BioSig's stock ran up 90% last week to close at $5.28 per share on Friday for no apparent reason except that it was in danger of delisting just three weeks before. A 10-Q filed on Friday revealed that as of Mar. 31, 2025, the company had just $3.7 million in cash after burning through $1.1 million in the first quarter. To say that the situation raises substantial doubt is an understatement.
BioSig generates no meaningful revenue and finances its operations mainly through sales of equity. In the first quarter, the company netted $3.8 million from selling 4.4 million shares in an at-the-market (ATM) offering underwritten by H.C. Wainwright & Co., LLC. The shares were sold under a shelf registration and an $8.5 million prospectus supplement that is still effective and capacious.
But as BioSig's stock price and cash balance have dwindled, the company has turned to less favorable cash sources. On Feb. 28, 2025, BioSig entered into an equity subscription agreement with Lind Global Fund III, LP, managed by notorious dilution financier The Lind Partners, LLC.
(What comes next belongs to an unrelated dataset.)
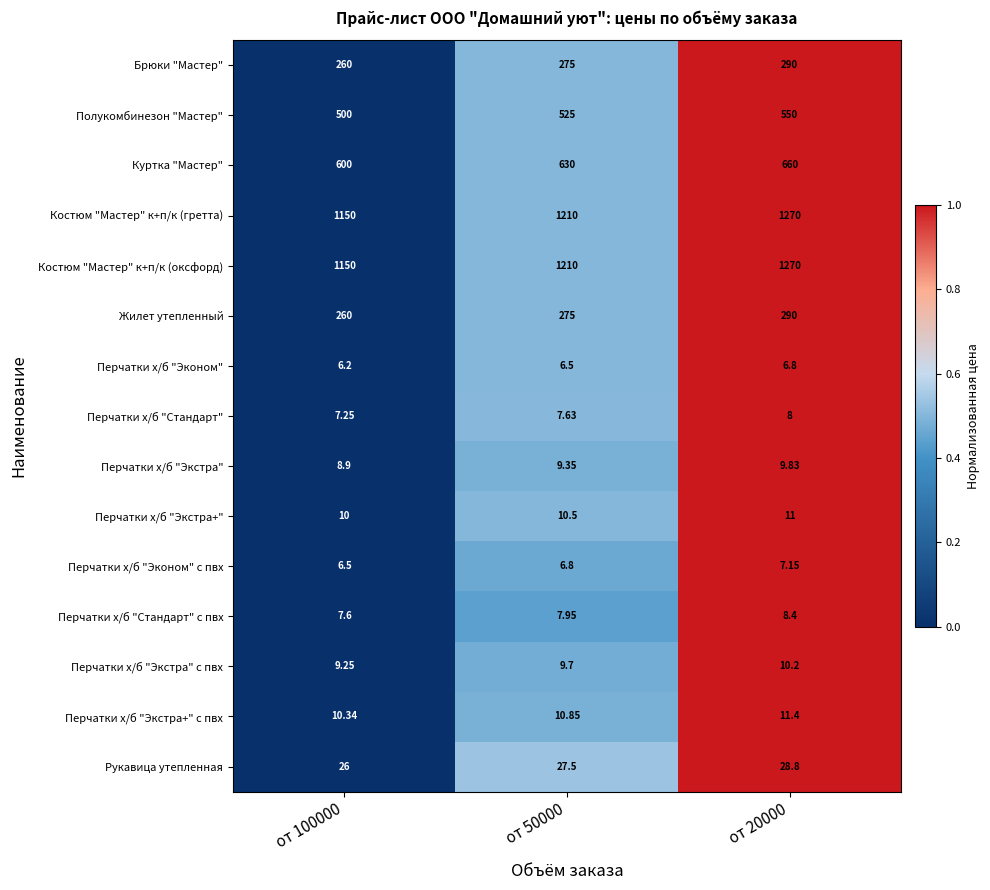

How many distinct data groups are displayed?

15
BioSig can draw on the subscription agreement like a credit line, periodically issuing advance notices to Lind to sell a certain number of shares. If Lind agrees, BioSig will issue the shares to the fund at a 5% discount to the lowest daily volume-weighted average price (VWAP) during a five-day (or agreed-upon) period. The discount will incentivize Lind to immediately sell the shares, putting downward pressure on the stock price. The subscription agreement lasts for 36 months, during which BioSig may sell up to 10 million shares--about 25% of its current shares outstanding.
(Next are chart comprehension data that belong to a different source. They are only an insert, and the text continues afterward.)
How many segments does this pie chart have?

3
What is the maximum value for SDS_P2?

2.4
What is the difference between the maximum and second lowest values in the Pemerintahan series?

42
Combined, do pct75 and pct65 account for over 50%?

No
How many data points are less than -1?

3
However, an even worse fate may await BioSig shareholders. On May 5, 2025, the company entered into a letter of intent to merge with Streamex Exchange Corp., a privately held Canadian blockchain concern. Under the proposed transaction, Streamex shareholders would initially receive about 20% of BioSig's common stock. But they would also get convertible preferred stock that, upon conversion, would increase their ownership to about 75%, leaving BioSig’s existing shareholders with a greatly reduced 25% stake.
The merger is subject to due diligence, completion of definitive documents, and regulatory approvals by the SEC and Nasdaq. But given BioSig’s liquidity concerns and Streamex’s quick path to a Nasdaq listing via merger, this could be a Q3 2025 event.
Expect downward pressure on the stock price in the next one to three months as newly issued shares enter the float and weigh on the price. Although the company has stabilized its bid price at $1.00 for now, the substantial volume of new shares and dilution from warrants will likely erode support levels, especially if there’s any downturn in market sentiment or delays in funding.